Marco Troper was found unresponsive at Berkeley’s Clark Kerr Campus on Tuesday afternoon, relatives and authorities say. Responding paramedics attempted life-saving measures but were unable to revive the 19-year-old freshman. Authorities have said there was no sign of foul play.
The Clark Kerr residential hall complex and event space, which primarily houses freshman and undergraduate students, is about six blocks from the main campus.
Troper’s grandmother, Esther Wojcicki, confirmed his identity in a post on her Facebook account on Wednesday, writing that his death had left the family “devastated beyond comprehension.”
“Tragedy hit my family yesterday,” she wrote. “Marco’s life was cut too short.

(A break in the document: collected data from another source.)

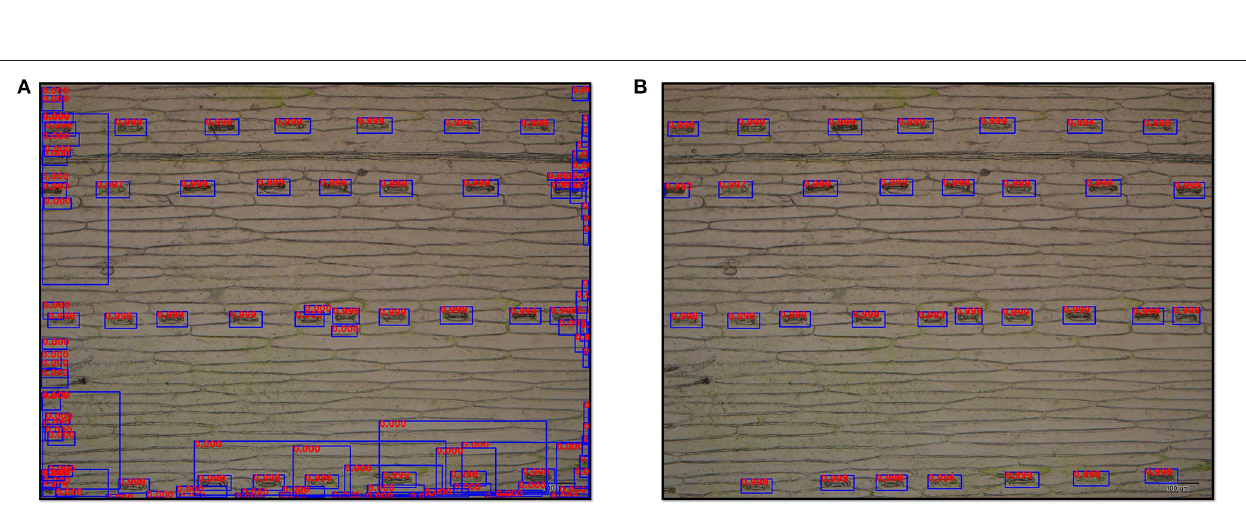
FIGURE 5 | Output images of stomata detection results by the Faster R-CNN-based model at bboxes (112 bboxes), and the number on the bbox represents its detection score. (B) Detection result after filtering (32 stomata).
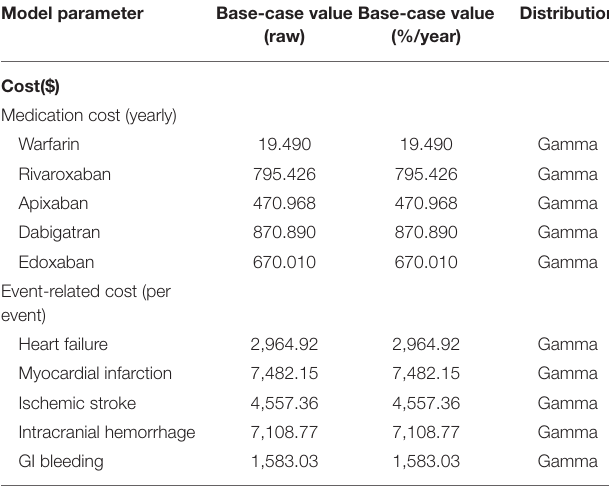
TABLE 4 | Cost used in base-case analysis.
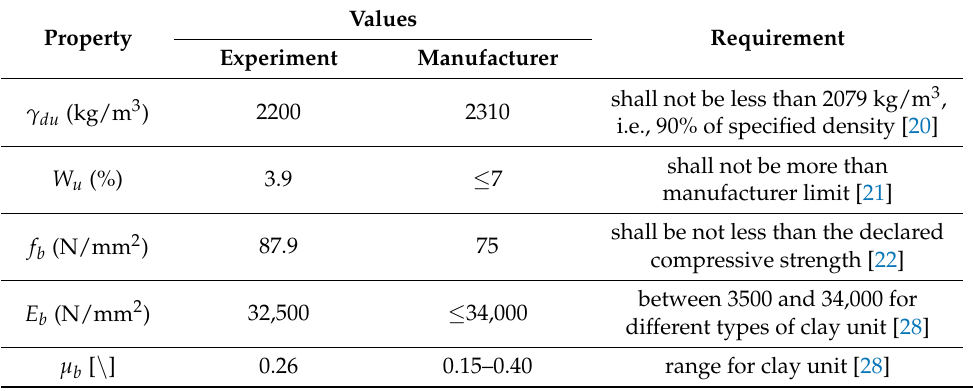
Table 2. Experimental results on properties of brick units vs. manufacturer’s specification.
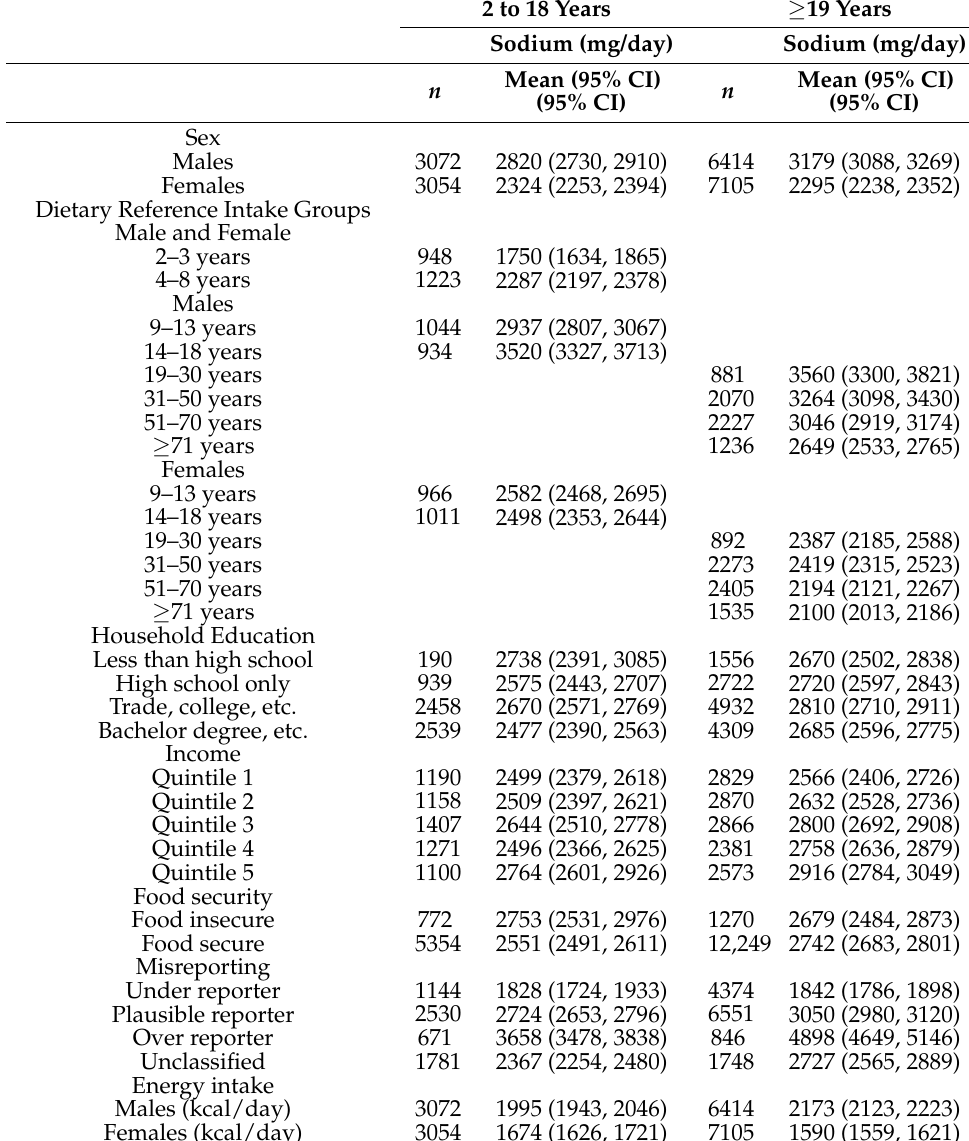
Table 1. Unadjusted weighted mean sodium intake (mg/day) across main study variables in Cana- dians aged 2 to 18 years and 19 years and older in the 2015 Canadian Community Health Survey- Nutrition ( n =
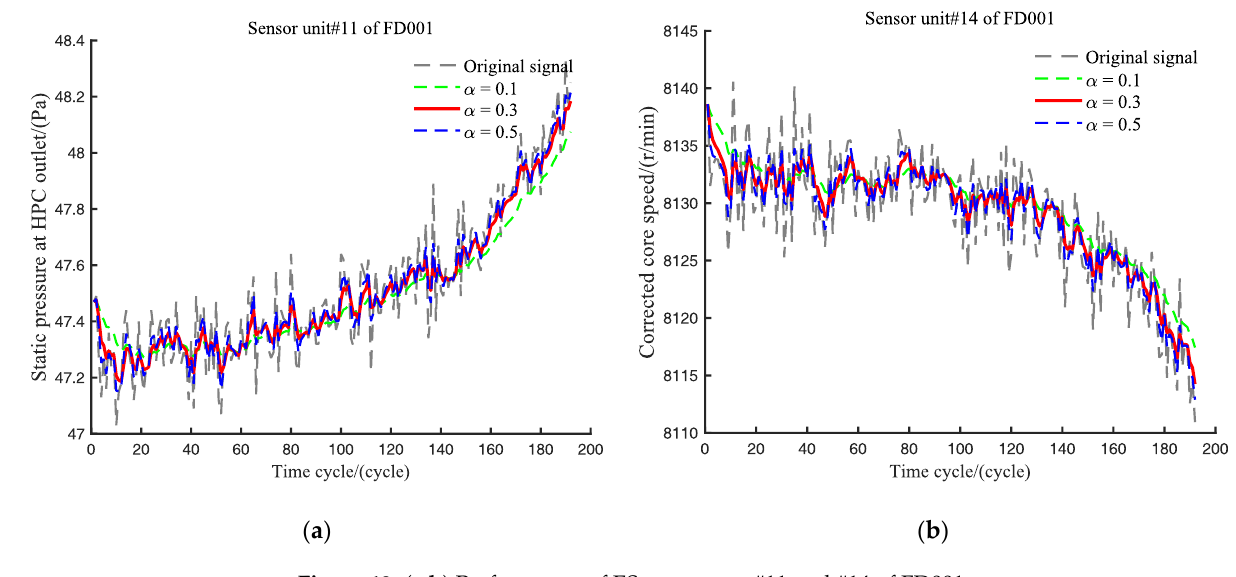
Figure 13. ( a , b ) Performance of ES on sensors #11 and #14 of FD001. Table 10. Different feature subsets.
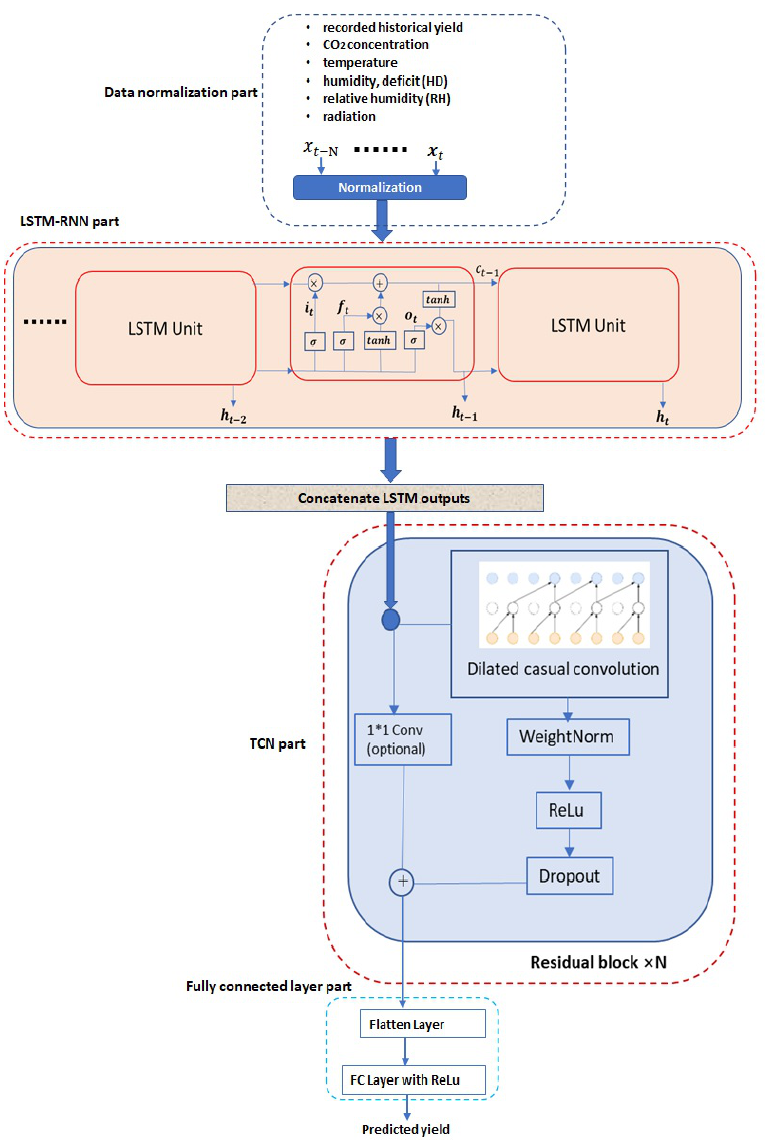
Figure 1. Proposed DNN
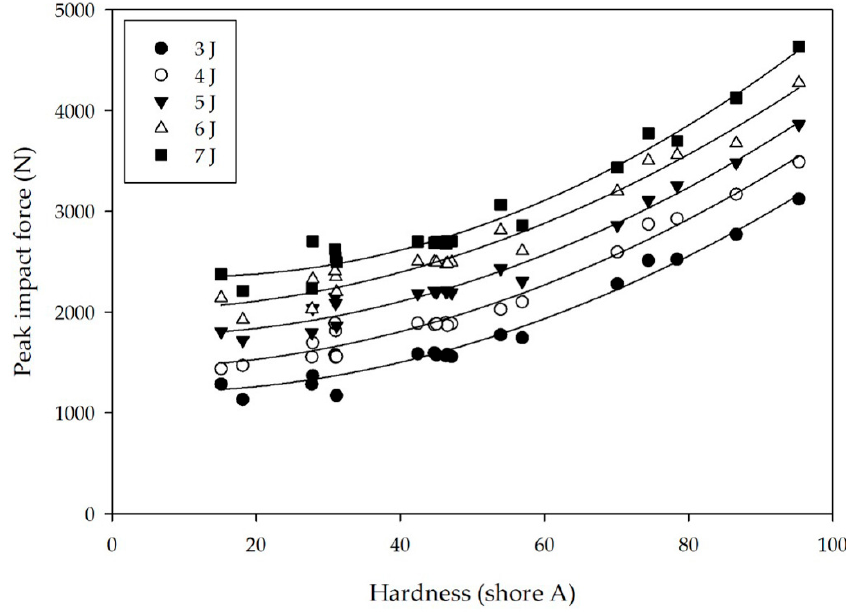
Figure 5. Dependence of peak impact force on natural rubber (NR) hardness evaluated at different energy levels (see legend). Solid lines correspond to quadratic regressions of the data.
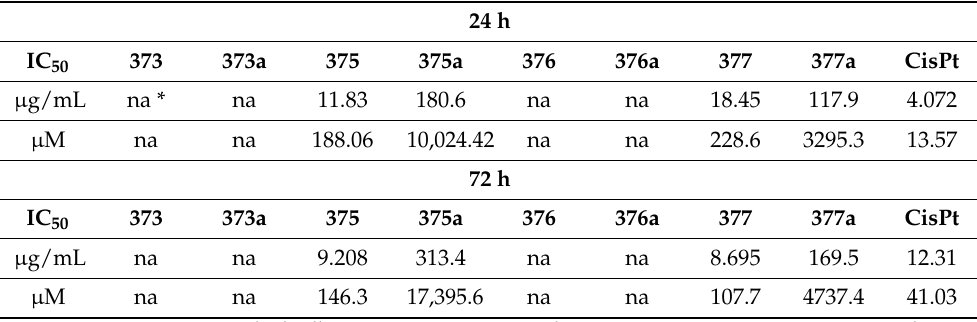
Table 1. Effect of studied NSAIDs and their rhenium derivatives on the viability of Ishikawa cell line after 24- and 72-h treatment; the results were expressed as the mean IC 50 ( µ M; µ g/mL) from three independent experiments; CisPt–cisplatin.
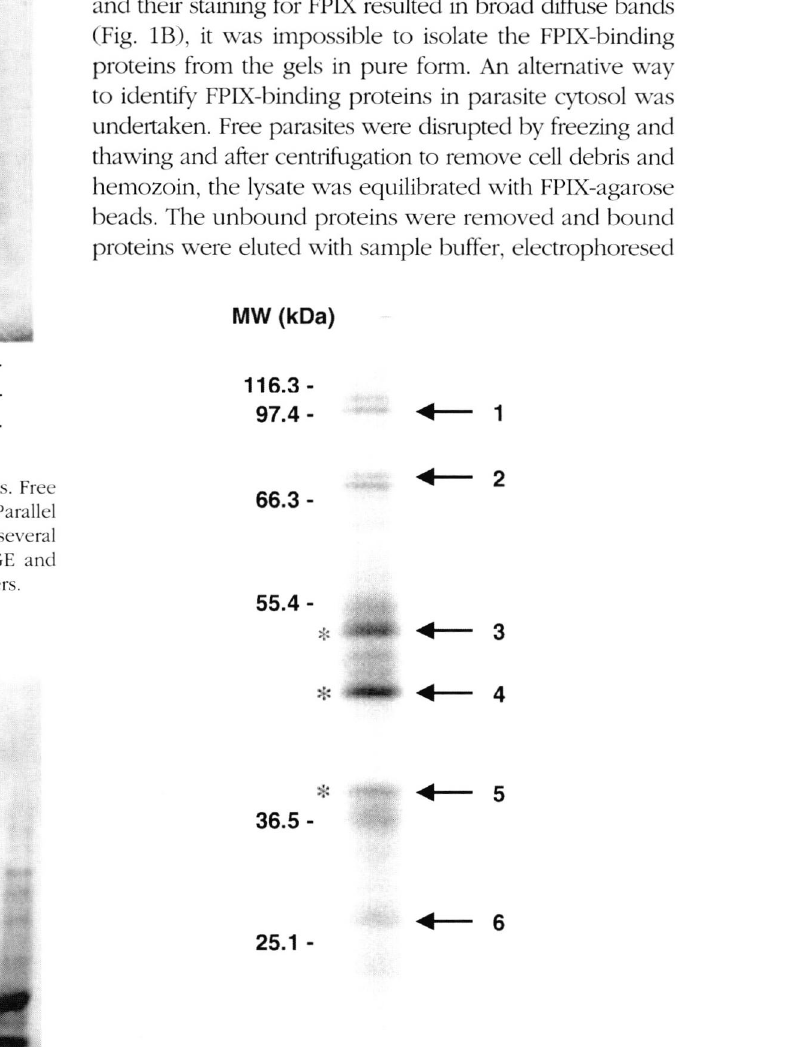
Fig. 4. - Identification of parasite proteins that bind to hemin-aga- rose beads. Trophozoites were freed from host cells, triturated and the super­ natant was exposed to hemin agarose beads as described in Mate­ rial and methods. Bound proteins were electrophoresed and stained for identification. Individual bands were cut out from the gels and Fig. 3. - Effect of verapamil and H O on CQ-induced association 2 2 their proteins were sequenced. Identification of bands: l - Hsp90; of FPIX with parasite proteins. 2 - Hsp70; 3 - enolase and elongation factor 1- α ; 4 - phoshogly- Infected cells were incubated for four hours at conditions described cerate kinase; 5 - glyceraldehyde 3-phosphate dehydrogenase; 6 - L- in the legend to Figure 1 without or with increasing concentrations lactate dehydrogenase and gametocytogenesis onset-specific protein. of CQ ± 10 uM verapamil, or with CQ + 80 µM H O . Parasites were 2 2 Bands labeled with * are also seen in the lysates of CQ-treated cells freed by saponin lysis, disnipted and the supernatant was electro­ (Fig. phoresed on SDS-PAGE. Gels were stained for FPIX.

And we are all devastated, thinking about all the opportunities and life experiences that he will miss and we will miss together.”
Troper, a math major who was starting the second semester of his freshman year, was a “most kind, loving, smart and beautiful human being,” she wrote in the post, which featured several photos of a smiling Troper at different ages.
“He had a strong community of friends from his dorm at Stern Hall and his fraternity Zeta Psi and was thriving academically,” she wrote.
Esther Wojcicki told the Palo Alto Daily Post and SFGate that Troper’s death may have been a result of a drug overdose; the family was hoping a toxicology report could provide some answers, she told the outlets. Such reports can take weeks to be released.
“We have provided counseling support and communicated with the student’s fellow residents that he lived with, and with students who were members of organizations he was a member of, to provide support resources,” the school said in a statement, according to local TV news reports.
One of the tech industry’s most prominent female executives, Susan Wojcicki stepped down from her role with the online video giant last February, writing in a farewell letter that she was doing so in order to focus on “my family, health, and personal projects I’m passionate about.”
Her departure came as Google, YouTube’s parent company, as well as the tech world at large navigated a harsh new economic reality that had led to a wave of layoffs and cost-cutting measures.
As CEO, Wojcicki oversaw YouTube’s dramatic transition from an amateur video uploading site to a massive media and advertising powerhouse. Today, YouTube says it has more than 2 billion monthly users, with 1 billion hours of video watched every day by people around the world.